Early in his ministry, White would enter where he was scheduled to preach, walking from the rear of the room, robustly singing all eight verses of “You Will See Your Lord a coming” keeping time by tapping on his Bible. Other songs were also sung in this fashion to quiet those gathered, who were profoundly affected by this entrance.

Both he and Ellen would sing to fellow workers to encourage them when spirits were low. They passed their love of singing to their children and at least two of them were active musicians, James Edson assisting his father in the preparing of at least one compilation and then later playing a key role in the publication of other early Adventist hymnals.

About 1865, James experienced a stroke that nearly proved fatal. Even though he lived, subsequent smaller strokes prevented a full recovery. Despite impaired health, during the next fifteen years he served as General Conference President at different times for a total of ten years.   He was residing in Battle Creek, Michigan, when he died from pernicious malarial fever, two days after his sixtieth birthday.

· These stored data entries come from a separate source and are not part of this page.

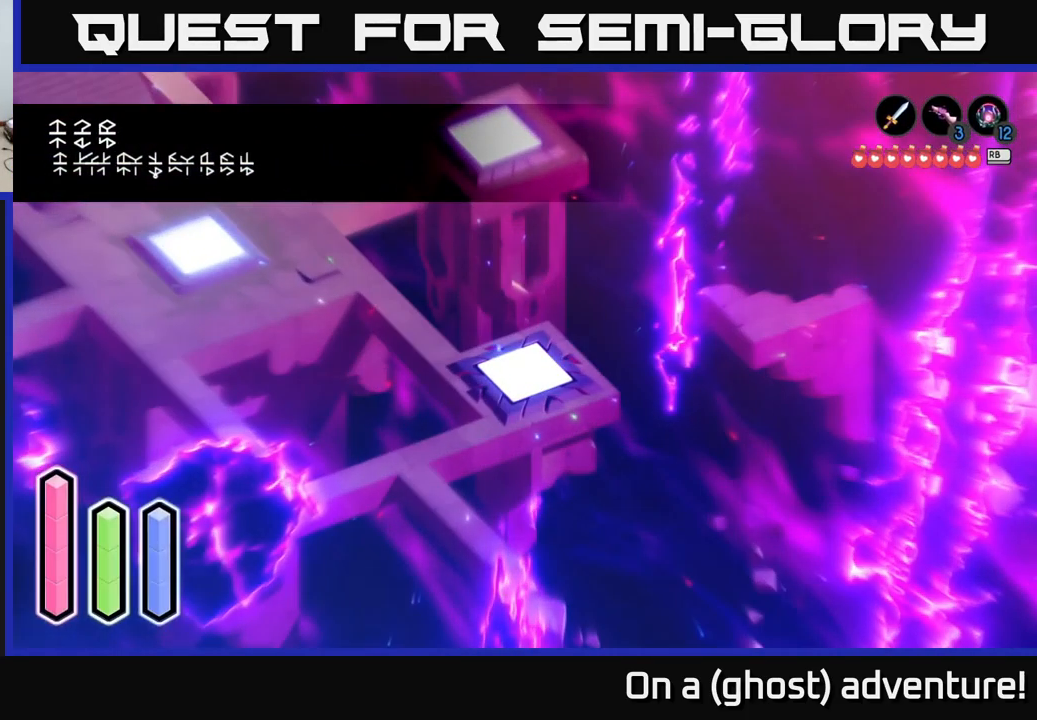
{"buttons": [], "left_stick": "up-left", "right_stick": "center", "events": [[17, "left_stick", "center"], [217, "left_stick", "down"], [317, "left_stick", "up-left"]]}
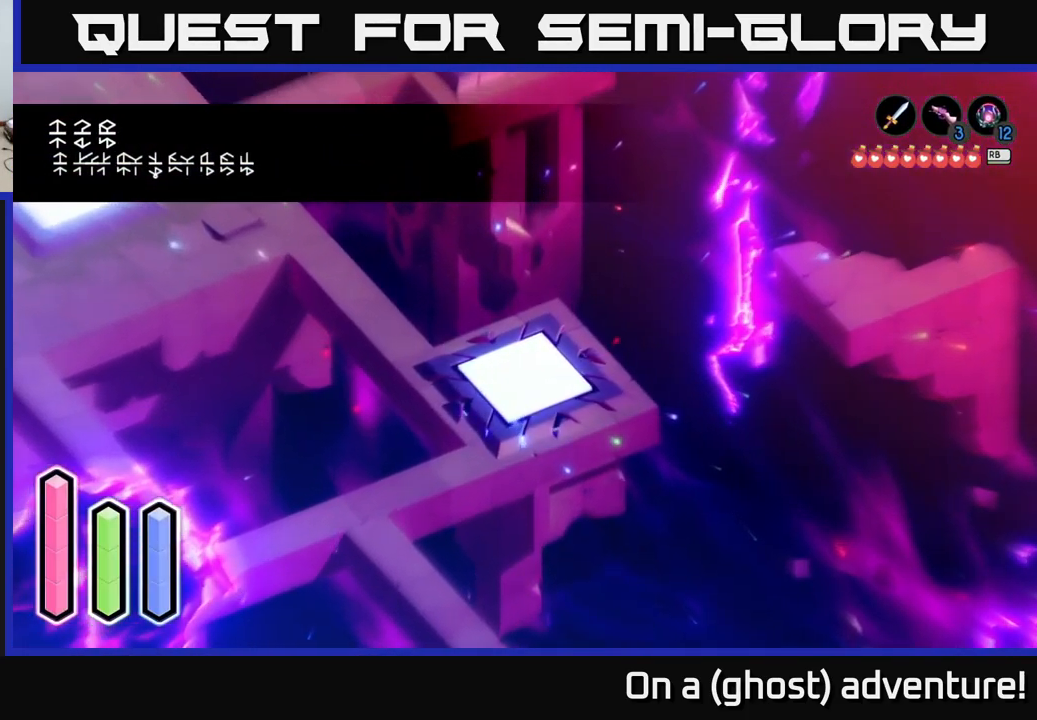
{"buttons": [], "left_stick": "up-left", "right_stick": "center", "events": []}
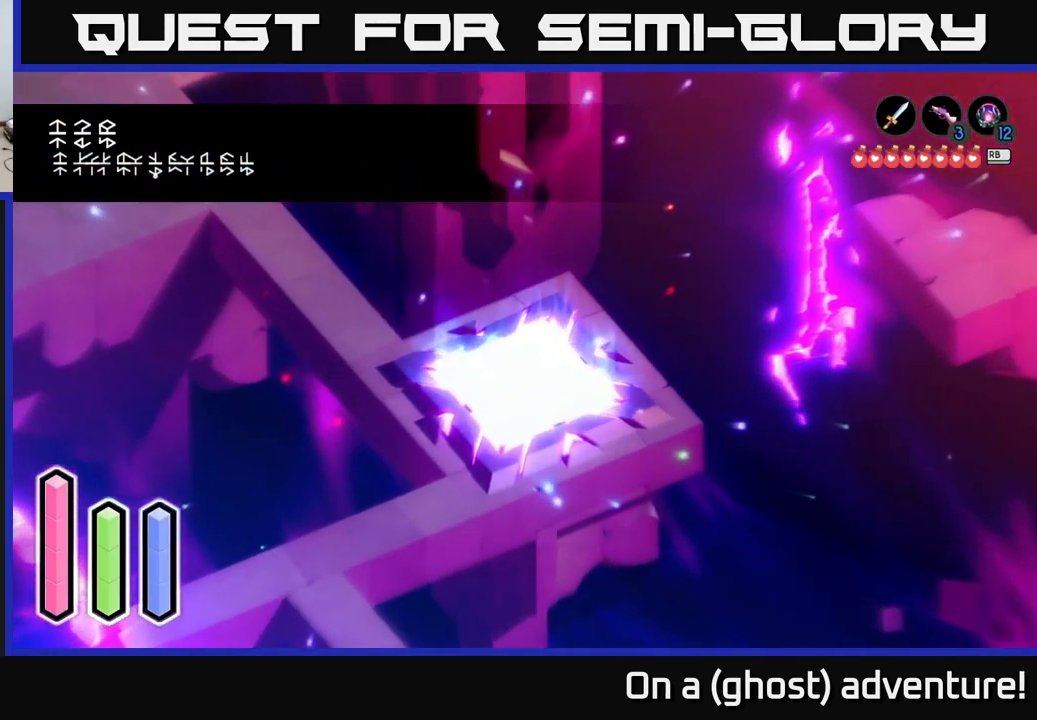
{"buttons": [], "left_stick": "up-left", "right_stick": "center", "events": []}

Sources: Jewett Family Tree, Ancestory.com.; The Review and Herald, 9 August 1881, 104, 105; 16 August 1881, 120, 121; “Significant Mileposts in Seventh-day Adventist Hymnody,” a detailed listing available from the Adventist Heritage Center in the Andrews University James White Library; Virgil E. Robinson, James White, Review and Herald Publishing Association, 1976, 13-39, 145-150; Wayne Hooper and Edward E. White, Companion to the Seventh- Adventist Hymnal, Review and Herald Publishing Association, 1988; James R. Nix, “James White: Founding Father,” Adventist Review, 17 September 1987, 17; Bonnie Moyers, “What Preachers May Not Know About the Church Hymnal,” The Ministry, June 1976, 23, 24; Marilyn Thomsen, “Till Death Do Us Part,” Lake Union Herald, 19 July 1977, 4,5; SDA Commentary Reference Series, SDA Encyclopedia, Volume 10, 1966,1419-1422.